A proveniência da maior parte dos documentos de inteligência, os chamados “documentos de laptop”, foi uma questão não resolvida durante anos depois de terem sido relatados pela primeira vez em 2004 e 2005. Mas o ex-funcionário sênior do Ministério das Relações Exteriores alemão, Karsten Voigt confirmado em 2013 que o grupo de oposição iraniano no exílio, o Mujahedeen E-Khalq (MEK), entregou o conjunto original de documentos ao serviço de inteligência alemão (BND) em 2004.

O MEK foi relatado por Seymour HershConnie Brucke um história popular das operações secretas da Mossad ter sido cliente da agência de inteligência estrangeira de Israel, a Mossad, servindo para “lavar” informações que a Mossad não queria que fossem atribuídas a Israel.

Blix juntou-se a dois outros antigos altos funcionários da AIEA para criticar a agência pela sua apresentação acrítica dos documentos de inteligência citados no anexo de Novembro de 2011. Robert Kelley, chefe da equipe do Iraque sob Blix e ElBaradei, e Tariq Rauf, ex-chefe do Escritório de Verificação e Coordenação de Políticas de Segurança da Agência, escreveu que o anexo empregou “exagero, insinuações e escolha cuidadosa de palavras” ao apresentar informações de inteligência de um Estado-Membro não identificado da AIEA sobre o alegado cilindro nas instalações militares de Parchin.

Blix disse que é “crítico” da AIEA pela linguagem clichê usada nos seus relatórios sobre o Irão, de que a Agência “não está em posição de fornecer garantias credíveis sobre a ausência de materiais e atividades nucleares não declaradas”.

Blix acrescentou que é “errôneo” sugerir que a AIEA seria capaz de fornecer tais garantias se o Irão ou qualquer outro Estado fosse mais cooperativo.
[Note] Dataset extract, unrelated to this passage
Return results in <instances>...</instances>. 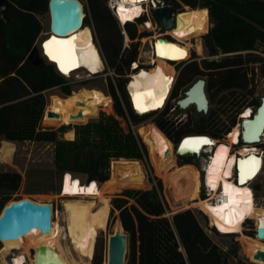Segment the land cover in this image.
I'll list each match as a JSON object with an SVG mask.
<instances>
[{"label":"trees","instance_id":"obj_1","mask_svg":"<svg viewBox=\"0 0 264 264\" xmlns=\"http://www.w3.org/2000/svg\"><path fill=\"white\" fill-rule=\"evenodd\" d=\"M6 1L8 7L4 14L10 22L0 23V138L7 142L53 143L55 173H66L60 186L62 196H94L100 187L109 183L110 163L120 160L143 162L148 159L144 138L141 137V140L135 135L128 122L129 118L135 126L147 116L136 115L125 95V77L137 60L141 40L150 36L149 32L138 30L147 18L142 16L135 22L125 24L129 45L123 49L122 29L107 7L106 0H81L86 16L83 27L92 29L105 64L115 75V85L108 79L114 114L78 128L75 141H62V129L56 132L40 131L38 125L45 106L43 92L62 87L65 95L70 96V87L63 86V77L57 74L58 71L55 72L54 67H35L28 60L42 32L38 16L46 12L49 0ZM153 1L173 11L181 12L187 8L179 16L184 22L187 12L196 9L208 11L212 28L203 37L204 47L210 56L223 57L218 61L186 65L178 76L172 99H176L179 92L195 79L206 77V93L209 102L215 104L216 108L208 110L206 116L200 114L196 119L189 112L184 120L191 128L187 132L212 137H216V133L227 134L235 125L236 114H233V109L241 105L239 95L245 96L244 92L256 76L264 79V0ZM207 22L208 18L201 25L204 34L207 32ZM192 30L200 32L198 26ZM175 109L173 102L168 103L153 121L156 131L160 132H155L159 141L164 138L178 141L181 130L170 128L173 126L170 117ZM220 114L225 116L224 121L219 118ZM46 122L43 118V124ZM66 138L70 137L66 135ZM9 155L8 151L5 157ZM151 161L158 174L152 157ZM183 162L187 168L193 169L192 158H184ZM69 173L86 175V183L97 182L102 186L96 183L85 186L79 178ZM154 180L157 190L154 187L151 190L127 189L111 201L112 212L118 213L117 218L127 236V264H227L218 246L209 238L191 210L166 216L165 206L160 200L162 185L160 180ZM21 181L20 174L16 172H0V214L11 195L19 190ZM147 186L148 182L144 180L132 182L124 188L140 189ZM170 191L175 203H184L175 192ZM106 212L107 208L95 220L82 218L81 229L71 227L72 233L78 234H74L76 239L84 240V230L91 239V230L99 231L105 224ZM248 240L251 245L256 244L254 239ZM92 258V264H102L101 255L95 253ZM247 258L253 262L248 251Z\"/></svg>","mask_w":264,"mask_h":264},{"label":"rangeland","instance_id":"obj_2","mask_svg":"<svg viewBox=\"0 0 264 264\" xmlns=\"http://www.w3.org/2000/svg\"><path fill=\"white\" fill-rule=\"evenodd\" d=\"M149 4L150 3H148L147 5ZM147 5H145L143 9L145 10V12L147 10V15H149V10ZM201 10L208 13L206 9H201ZM189 13L190 12H187L186 14V21H185L186 25L194 26V27L196 25H200L198 26L200 28V32L198 30L191 29L190 31H188L189 29H186L187 32H189L190 34L195 33V36L204 34L201 30L202 23L199 24L190 23ZM207 18H208L207 32L204 35H201L202 37L207 36V34L210 32L212 28L209 15L207 16ZM38 20L42 27V32L40 33L36 43L34 44L37 46V48L39 43L46 39L47 36L46 34L49 32L50 22H49L48 9L43 15L38 16ZM145 23L151 24V21L146 20ZM151 27H153L151 28L152 30H155L153 24H151ZM86 28L91 29L90 27H86ZM151 29L149 30L145 29V31L150 33V36L147 38H143L140 42L141 57H143L142 52L146 51L145 50L146 44L152 36ZM138 30L140 32L143 31L139 27ZM183 38H185V36H181L180 39ZM196 40L198 42L201 41L200 39H196ZM201 42L203 43V41ZM197 52L200 53L201 50L198 51L197 48ZM258 52H260L259 49ZM37 53L39 56H41L40 55L41 52L39 48L37 50ZM222 57L223 55L219 56L217 58V61ZM42 60L43 62H45V66H46V60L44 58H42ZM135 63L136 62H134L132 65H134ZM145 69H149V68L145 67ZM150 70H153V68H151ZM107 74H108L107 71L97 74L94 76L95 77L94 80L83 85L76 84L71 79H65L64 77L62 78L58 74L64 80L63 86L70 87L71 97H74L73 95L74 93L77 94L83 89L98 90L101 91L106 97H108L111 100L110 107L98 103L95 107L90 108V110L86 111L83 114L84 119L82 122L72 123V121L70 120V112L73 107L62 106V104H59L58 106L55 107L49 106L51 96L53 95H57L59 97H69V96L65 95V93L61 89L62 87L51 88L43 92V97L45 101L43 118L44 120L47 121L46 122L47 124H43V119H42L40 124L38 125V129L40 131H54V132L59 131V129H62V131L60 132V140L75 141L76 131L78 128L92 122H99L100 119L103 117L112 116L114 114V102L109 94L108 79H110V81L114 83V77L111 78ZM200 81L202 80L195 79L190 85L183 88L179 92L177 96V98H179L178 100H176L177 98L171 100V102H173L174 105L176 106V109L172 113V116L170 117L171 119H173V126L172 127L170 126V128L176 131L181 130L180 132L182 133L181 135H179L178 141L172 142L171 140L165 138L164 140L159 141L157 136H155V132L157 131L155 129V126L153 125V121H155L158 118L159 113H161L159 111L145 115L147 117L140 124L135 126L130 122L128 118V122L133 133L140 138L141 137L144 138L146 145L143 141L142 142L146 147L148 159L144 160L143 162L137 160L134 161L120 160V161L112 162L110 164L111 175L109 171V175H110L109 183L105 187H100L96 195L94 196H87V197L62 196V194L60 193V185L63 174L55 173V167L53 164V149H54L53 143L31 142V141L7 142L3 138H0V172H16L20 174L22 178L19 190L15 194L11 195L9 202L6 203L5 206L7 204H11L12 202H16L24 199H28L38 204L51 205L53 210L51 223H56L58 227L57 231H60L57 233H59L58 240L63 251L64 262L66 264H92V256L96 253L97 255H101L102 264H104L106 258V252H107L106 237H109L110 235L113 234L114 226L116 225L115 223L116 221H119L117 218L118 213L112 212V208H111L112 199L117 195H120L124 190L127 189L151 190L154 187L157 190L156 182L154 180L157 179L160 180L162 185V199L160 196V200L165 206L166 216L171 217L173 214L177 212L191 210L195 214L198 222L200 223L206 234L218 246L222 257L226 260L227 264H255L256 262L253 260L252 254L254 251H258V252L264 251V241L263 240L261 241L260 239L255 237L256 222L254 220L251 219L246 220L239 234H220L216 231L215 228L211 227V220L209 222L207 216L203 212H200L201 210L199 208L194 206V204L198 203L199 201L208 202L209 204L214 203V200H211V198H209V194L207 195L206 199L199 198V194H200L199 192L201 191L202 185H204V187L207 188L205 174L207 172L208 167L212 165L211 163L212 159H210V153L208 152L207 155H204L199 159L190 157L193 159L191 163L193 169H189L186 167L185 163L183 162L184 158L175 157V154L173 152V143L174 145L177 146L179 140L182 137L196 135L195 133L187 132L191 128L189 127L188 123L185 124L184 122V120H186V115L189 112H192V116L194 117V119H196L197 117H200V114L202 116H206V114H208L207 113L208 110H213L216 108V105L212 104L211 108L207 107L206 110L198 111L197 107L200 109L204 108L203 102L201 100H198L195 95V89L197 87L201 86V88L204 89V84H202L203 82ZM255 82L256 84L253 87V95L250 96V98L249 97L247 98L246 96L241 97V94L239 95L241 105L236 109H233L234 112L233 114H236L235 125L233 128L238 126L240 130V125L242 121L240 116H242V114H244V112L247 111L246 108L247 104L251 102H255L254 101L255 97L259 98L260 100L261 96L263 95L262 86L264 85V79L256 77ZM256 106H257L256 104L253 106V111L256 108ZM242 108H246L245 109L246 111L245 110L244 112L241 111ZM48 111L58 114L59 117L56 119L47 118L45 113ZM219 118H221L222 121L225 120V116L221 114L219 115ZM122 126H124L123 123ZM208 131L212 132L213 134L216 133L214 132V130H208ZM141 132H143L146 136L144 137ZM157 133L160 134V132ZM229 134L226 135L223 132L216 133L215 134L216 137L214 138L215 140H219L223 144L226 142L227 140L226 137ZM66 135H68L70 138H66ZM262 143L257 146L258 151L264 149V145H262ZM237 145L238 146L234 145L235 147H232L233 149V151L231 150L232 155H234V153L236 152L239 153V149L243 147V145L240 143H238ZM7 151L10 152V155L5 157ZM184 156L186 157L187 155ZM151 157L154 162V165L157 166L158 168V174L155 172V169L152 165ZM130 163L131 164L137 163L139 165V168L142 170V174L134 175L130 173L131 175H128L129 173L127 172V165ZM203 170H204V177L202 181L201 172ZM69 174L73 177L79 178L83 182V185L85 186L91 185L92 183H96L97 185L102 186V184H98L97 182L86 184V175L74 174V173H69ZM234 174H236L235 170L233 171V178H232L233 181H234ZM144 180L148 182L147 187L140 189L124 188L132 182L140 183L141 181ZM162 180L164 181L166 186L164 185ZM246 186L249 187V189L253 194L255 206L264 207V166L262 167L261 165V169L259 170L258 174L254 177V179L249 181ZM170 190L175 192L176 195L179 198H181L182 201H184V203L181 202L175 203L171 196ZM73 203L77 205L78 204L94 205L95 209L102 206V211L100 215H103L104 209L107 208V212H106L107 219L105 221V224L103 225L102 229L99 231H97L96 229L91 230V234H92L91 239L89 238L85 230L83 233L85 234L84 240L81 241L77 240L76 237L74 236V234L78 235L76 232L74 234L72 233L70 229L71 227H76L81 229L80 226L81 220L78 222L77 226L67 227L68 217L66 214L65 206ZM100 231L102 232L99 236L102 235V239H96ZM52 233H55V231H53ZM248 238L252 240L254 239V242L256 244L251 245ZM240 239L242 240V242H244L245 245L241 242ZM96 240L98 241L96 242ZM247 251L250 253L251 260L255 263L251 262L250 259L247 258L246 256ZM21 253H23L22 249L4 250V245L0 243V264H12V259L14 258V256H17V254L20 255ZM32 254H33V250H29L30 257L32 256ZM29 256L28 257L25 256L23 264H30ZM128 259H129V247L127 240L125 254H124V264L128 263Z\"/></svg>","mask_w":264,"mask_h":264},{"label":"bare ground","instance_id":"obj_3","mask_svg":"<svg viewBox=\"0 0 264 264\" xmlns=\"http://www.w3.org/2000/svg\"><path fill=\"white\" fill-rule=\"evenodd\" d=\"M147 1L148 0H121L119 2V7L117 10V16L121 21V23L124 24L127 21L134 22L136 18L141 17L142 13L145 12L142 6L145 3H148ZM181 14L182 13H180V15ZM180 15H178L177 17L179 21L178 30L174 29L172 31H167L165 36L180 39L181 36L190 35L189 32H186V29H189L188 31H190L194 26H187L186 23L182 21L181 18L179 17ZM206 18H207V12H204L201 9H196L189 13V21L191 24L203 23L206 21ZM49 22H50V16H49ZM196 26H200V25H196ZM146 27L148 29H151V24L147 23ZM74 34L75 35L72 38L67 39V40H72L73 38H75L73 40L74 50L72 52V56L74 57L76 62L74 65L66 63L65 66L66 70H62L57 60H54L49 56L48 50L45 47V44L48 42L47 40L49 37L41 42V44H43V48L41 49V52H44L46 54L45 55L46 61L48 62L50 60L54 64L55 66L54 68L56 69V71H58V73L60 72L61 73L60 75L64 78H70L73 72L79 71L81 69H85L86 72L92 75H97L101 73L103 71V65L98 50L93 42V37L90 29L86 27H82L79 30L75 31ZM159 43L166 44V42L163 41H160ZM175 47L178 48L177 46ZM197 48L198 51L201 50L200 46H197ZM181 50L185 53L183 48ZM163 51L164 49L158 48L159 55H163L161 54ZM182 58H177V59L179 60ZM136 66L137 65L134 64L133 68H136ZM170 76H171V68H169V66H167L164 62L160 60H156V64L153 66V70L150 71L141 70L140 72H137L132 75L131 81L128 84V92L130 96L129 100L131 101L132 107L134 108L133 109L134 112L138 116H145L157 112L163 108L165 100L171 88ZM165 77L169 78L170 82H166ZM149 91H151L154 94V98L156 100H159L160 97L163 96V101L159 107H153V103H154L153 97L143 96L141 98L142 106L146 110L142 111L140 108L137 107L136 96L137 94L146 93ZM201 92H202L201 86L195 89V95ZM203 92L205 93V88L203 89ZM73 95L74 97L71 96L59 97L57 95H53L50 97V103H49V106H53V107L58 106L59 104H62V106L73 107L70 112V120L72 121V123L81 122L83 120V114L86 111L90 110V108L95 107L98 103L104 104L107 107H110L111 104V100L108 97H106L101 91L94 89H83L77 94L74 93ZM198 96L200 95L198 94ZM205 100L206 102L208 101L206 95H205ZM207 104L209 105L208 102ZM249 115L250 112L247 111L244 113L243 116L247 117ZM241 132H242V126L240 125V130L239 127L236 126L230 132L225 143L222 144L221 142H219V144H217V141L211 140L212 141L211 145L201 144L198 146L197 151H192L191 145L185 147L184 144L181 143L182 140L186 138L201 139V138H206L208 136L205 135L185 136L179 140L175 148V151L177 150L178 156H182V157H185L184 155L188 156L189 154L194 155L195 152L200 154L203 148H207L206 151H211L210 159H212L211 160L212 165L208 167L207 172L205 174V178L207 185L206 189L209 194V198H211V200H214V203L209 204L208 202H200L194 204L195 207L199 208L207 216L209 222L211 220V227L213 228L215 227L217 229L216 231L220 234H239L242 230V226L245 223V221L251 219L256 222V229L259 228L261 230L260 233L261 236H264V227L261 226V222L264 221V207L255 206L253 194L249 189V187L246 186L248 182L254 179V177L258 174L259 170L261 169L262 161L256 159L258 161V171L255 173L254 176H252V178L245 179L244 183L241 184L240 186H237L232 179L233 171L235 170V161L237 158L239 160L238 171L240 175V162L247 161L244 159H246L250 155L251 157L256 156L255 155L256 151L253 148H251V146H248L251 144L243 145V147L239 149L238 154L242 155L243 156L242 158L241 156L236 158L235 155H232L231 153L232 147L239 143V137H241ZM155 136H157L156 133ZM261 136L264 137V131L260 134V138ZM127 172L129 173L128 175L142 174V170L139 168V165L137 163L128 164ZM110 175H111V167H110ZM8 205L10 204H7L5 207H7ZM65 210L68 217L67 227H69V226H77L78 222L82 218L95 220L100 215L102 211V206L95 209L94 205H84V204L77 205L73 203L66 205ZM115 224L116 225L114 226L113 234L116 231L121 230L120 222L116 221ZM57 228L58 227L56 223H51L49 233L42 234L39 229H33L25 236H21L16 240H7L2 242V244L4 245V250H10V249L23 250V253L14 256V258L12 259V264H23L25 256L27 257L29 256V250L38 251V249L40 248H44V250H46L48 255L57 257L59 260V264H66L63 260V251L58 240L59 233L57 232L60 231H57ZM53 231H55V233H52ZM255 237H256V233H255ZM257 252L258 251L253 252L252 254L253 260L257 264H264V261H257L254 259V256L257 254ZM40 262L41 260L39 259L37 253L32 254V256L30 257V264H40ZM104 264H107V252H106V258Z\"/></svg>","mask_w":264,"mask_h":264},{"label":"water","instance_id":"obj_4","mask_svg":"<svg viewBox=\"0 0 264 264\" xmlns=\"http://www.w3.org/2000/svg\"><path fill=\"white\" fill-rule=\"evenodd\" d=\"M7 7L8 2L6 0H0V23L2 24L10 22L4 14ZM48 12L50 16V26L49 32L46 34L49 36L47 41L52 37L59 40L72 38L75 35L74 32L83 27L86 17L84 4L81 0H49ZM152 16L159 24L161 31L171 30L178 23V18L173 16V10L169 7H160L153 10ZM139 28H141V30L146 29L144 25H140ZM38 48L41 52L43 44L39 43ZM38 48L36 45L33 47L28 56V60L33 66L42 68L45 66V62H43L42 58L45 59L46 54L41 52V56H39L37 53ZM46 65L55 67L50 60L48 62L46 61ZM125 94L127 103L132 109L131 101H129L128 89L125 91ZM198 94L200 96H198ZM196 97L204 104L203 109L197 107L198 111L206 110L207 102L203 94V89L201 93H197ZM260 103L261 104L257 108L252 119H245L241 124V140L244 144H257L260 141V134L264 131V96ZM45 115L47 118L51 119L58 118L57 114L50 111L46 112ZM238 162L239 160L237 158L235 161L236 174H234V181L237 186H240L244 182H240ZM64 177L65 174H63L61 178V187ZM52 215L53 210L49 204H38L28 199L12 202L7 207H4L0 214V243L7 240H16L21 236H25L33 229H39L42 234L49 233ZM255 233L257 238L264 240V236H261V230L259 228L255 230ZM126 241L127 236L122 228L121 230L116 231L113 235L106 237L107 264H124ZM34 253H37L41 260L40 264H56V261L58 260L57 257L48 255L44 248H40L38 251L33 250V254ZM254 259L257 261H264V252H257Z\"/></svg>","mask_w":264,"mask_h":264},{"label":"built area","instance_id":"obj_5","mask_svg":"<svg viewBox=\"0 0 264 264\" xmlns=\"http://www.w3.org/2000/svg\"><path fill=\"white\" fill-rule=\"evenodd\" d=\"M120 1L121 0H106L107 7L109 8L112 16L117 21V23L119 24L120 28L122 29V33H123V49H124L125 47H128V45H129L128 44L129 40H128V37H127V35L125 33V30H124L125 24L128 23L129 21H127L126 23L123 24V23H121V21L119 20V18L117 16V10H118ZM147 4L148 3H145L142 7H144ZM147 6H148V10H149V15L150 16L147 15V10H146V12L142 13L141 17L142 16H146L147 20L151 21V24H153L155 30H152V32H151L152 36L148 40V42L146 44V49H145L146 51L142 52L143 57L140 56V47H139L138 56H137V60H136V63H135L137 66H136V68H133V65H131L132 67H130V71H129L128 75H126V77H125L127 79V83L125 85V91L128 89V84L130 83L133 74H135L137 72H140L141 70H145V71L150 70L156 64V60H160V61L164 62L167 66H169V68H171V76H170L171 88H170V92H169V94H168V96H167V98L165 100L163 108L159 110V112H162L166 108L167 104L171 102L172 96H173V93H174V90H175L176 82H177V79H178V76H179L180 72L182 71V69L186 65L191 64V63L200 64L202 61H206V62L217 61V58L219 56H221V55H219V56L218 55L210 56L207 53V51H206V49L204 47V43L201 42V41H203V37L201 36L203 34H200V35L195 37V33H193V34L185 36V38H183V39H177V38H174V37L165 36L167 31H172L174 29L178 30L179 21H178L177 25L173 29L167 30V31H161V28H160L159 24L156 22V20L152 16V11L157 9V8L164 7V6L162 4H160L159 2H154L153 0H150V4L147 5ZM185 9H187V8H184V10ZM184 10L181 11V12L173 11V16L174 17H178V15H180V13L184 12ZM141 17H139V18H141ZM139 18H136L135 21L138 20ZM143 25L146 27V23H144ZM151 28H153V27H151ZM90 30L92 32L93 42H94V44H95V46H96V48L98 50V53L100 55L101 62H102V65H103V71L101 73H103L104 71H107L108 72L107 75L109 77H111V78L115 77L114 73L106 66L105 60H104V58H103V56H102V54H101V52L99 50V47H98L97 42H96V39L94 37V33H93L92 29H90ZM146 30H149V29L146 27ZM196 39H200L201 41L198 42ZM160 41L166 42L167 45H175L179 49L183 48L185 53H186V55L182 59H179V60L177 58L176 59L170 58L168 55H159L158 54V48L156 47V45ZM198 45L201 48V52L200 53L197 52V46ZM145 67H148L149 69H145ZM94 76L95 75H92V74H89L88 72H86L85 69H81L79 71L73 72V74H72V76L70 78H65V79H71L76 84H87L88 82L94 80V78H95ZM199 79L202 80L200 82H203V84H205V86H204L205 93L203 92V94H204V96L206 95V97L208 99V96H207V93H206V82H207V79H206V77L199 78ZM112 84L115 85V82L112 83ZM116 93H117V96L120 98V101H121V103L123 105V102L121 100L119 92L116 91ZM178 99L179 98H177L176 100H178ZM207 102H209V99H208ZM207 107L211 108L212 104H210V103H209V105L207 104ZM133 109L134 108L132 107V111L134 112ZM124 111H125V114L127 116L125 108H124ZM196 135H202V134H196ZM216 141H217V144H219L220 141L219 140H216ZM262 142L264 143V137L263 136H261L260 141L257 144H251V145H248V146H253L251 148H253L256 151L255 155L260 157V160L262 161V167H263L264 166V162H263L264 149H261L259 151L257 150V146L259 144H261ZM239 143L242 144V145H247V144H244L242 142L241 137H239ZM263 143H262V145H264ZM235 146H238V145H235ZM235 146H233V147H235ZM175 147H176V145H174V143H173V152L175 154V157H177V158L192 157V158L199 159L202 156L207 155L208 152L211 154V151H206L207 148H203V150H201L200 154H197L196 156H194L193 154H189L190 156L188 155L186 157H182V156H178L177 150L176 151L174 150ZM232 151H233V149H232ZM250 157H251V155L248 156L244 160H248ZM203 172H204V170L201 172V177H202ZM199 193H200L199 194V198L200 199H206L207 198L208 192L206 190L204 192V195H201V192H199ZM201 196H203V197H201ZM200 212H202V211H200Z\"/></svg>","mask_w":264,"mask_h":264},{"label":"snow or ice","instance_id":"obj_6","mask_svg":"<svg viewBox=\"0 0 264 264\" xmlns=\"http://www.w3.org/2000/svg\"><path fill=\"white\" fill-rule=\"evenodd\" d=\"M123 10V9H122ZM73 38L72 40H56L55 37L50 39L46 44L45 47L48 50L49 56L57 60L60 64L62 70H66L65 66L67 64H75V59L72 56V52L74 50L73 45ZM158 48L164 49L161 53L163 55H168L170 58H182L186 53H184L181 49L176 48L173 45H167L163 43H158ZM166 82H170L169 78L165 77ZM143 96H152L154 99L153 107H159L163 101V96L160 97L159 100L154 98V94L149 91L146 93H140L136 96V103L137 107L140 108L142 111L146 110L142 106L141 98ZM212 142L207 139H187L183 142L184 146L187 147L189 145L192 146V151H197L198 146L201 144H211ZM258 171V161L255 157H250L247 161L240 162V182L243 183L245 179H250L255 173ZM250 195V194H249ZM261 226L264 227V221L261 222ZM56 264H59V261H56Z\"/></svg>","mask_w":264,"mask_h":264},{"label":"flooded vegetation","instance_id":"obj_7","mask_svg":"<svg viewBox=\"0 0 264 264\" xmlns=\"http://www.w3.org/2000/svg\"><path fill=\"white\" fill-rule=\"evenodd\" d=\"M49 36H46V39L48 38ZM41 43V42H40ZM257 77V76H256ZM256 77L254 78V81H252V82H250L249 83V85H248V88L246 89V91L244 92V94H245V96L248 98H250V96H252L253 95V87L255 86V84H256ZM263 87V86H262ZM263 94H264V89H263ZM262 97H263V95L261 96V98H260V100H259V98H256L255 97V102H251V103H249V104H247V106H246V108H247V111H249L250 112V115L249 116H247V117H244L243 115L244 114H242V116H240L241 117V120L243 121L244 119H246V118H248V119H251L252 117H253V115L256 113V110H257V108L260 106V101H261V99H262ZM207 98V97H206ZM257 102H259V103H257ZM208 103H210V102H208ZM211 104V103H210ZM257 105L256 106V108L254 109V111H253V106L254 105ZM246 108H242V110L241 111H243L244 112V110L246 109ZM249 109V110H248ZM251 110V111H250ZM246 111V110H245ZM246 111V112H247ZM253 111V112H252ZM245 113V112H244ZM241 121V122H242ZM227 134H229V132L227 133ZM226 134V135H227ZM202 135H206V134H202ZM206 136H208V135H206ZM229 136V135H228ZM228 136L226 137V139L228 138ZM209 137H211L212 139H214L215 140V138L214 137H212V136H209ZM216 141V140H215ZM234 155L236 156V158L239 156H241V158L243 157L242 155H240V154H238V152H236V153H234ZM192 161H193V159H192ZM203 177H204V172H203V174H202V181H203ZM205 190H206V188L204 187V185H202V188H201V195L203 194L204 195V192H205ZM203 197V196H202ZM101 234V232H99L98 233V235H97V237H96V239H102V235L101 236H99ZM104 236V235H103ZM98 240H96V242H97ZM105 244V243H104ZM93 257H94V255H93ZM93 259V258H92Z\"/></svg>","mask_w":264,"mask_h":264},{"label":"crops","instance_id":"obj_8","mask_svg":"<svg viewBox=\"0 0 264 264\" xmlns=\"http://www.w3.org/2000/svg\"><path fill=\"white\" fill-rule=\"evenodd\" d=\"M8 152V151H7ZM10 153V152H9Z\"/></svg>","mask_w":264,"mask_h":264},{"label":"clouds","instance_id":"obj_9","mask_svg":"<svg viewBox=\"0 0 264 264\" xmlns=\"http://www.w3.org/2000/svg\"><path fill=\"white\" fill-rule=\"evenodd\" d=\"M59 74V73H58Z\"/></svg>","mask_w":264,"mask_h":264}]
</instances>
Como recordou o chefe da UNMOVIC, Blix: “Sempre tive clareza de que sempre pode haver pequenas coisas numa grande área geográfica que podem ser escondidas, e nunca se pode garantir completamente que não há atividades não declaradas”.

“No Iraque não afirmámos que não havia nada”, disse ele. “Dissemos que tínhamos feito 700 inspeções em 500 locais e não tínhamos visto nada.”

Blix enfatizou que não estava questionando a importância de maximizar as inspeções, ou da ratificação do Protocolo Adicional pelo Irã. “Acho que quanto mais inspeções você puder realizar, menor será o resíduo de incerteza”, disse ele.

Gareth Porter, jornalista investigativo e historiador especializado na política de “segurança nacional” dos EUA e ganhador do Prêmio Gellhorn de jornalismo em 2012. Seu último livro é Crise manufaturada: a história não contada do susto nuclear de Irã. [Este artigo apareceu pela primeira vez no LobeLog.]

1 comentário para “Como a crise Irã-Nuke foi divulgada"

  1. Joe Wallace
    Dezembro 22, 2014 em 23: 55

    Não seria óptimo se, algum dia, um funcionário dos EUA pudesse ser homenageado pela “integridade na inteligência” sem primeiro ter pago o preço de ser despromovido, condenado ao ostracismo ou marginalizado pelo governo dos EUA?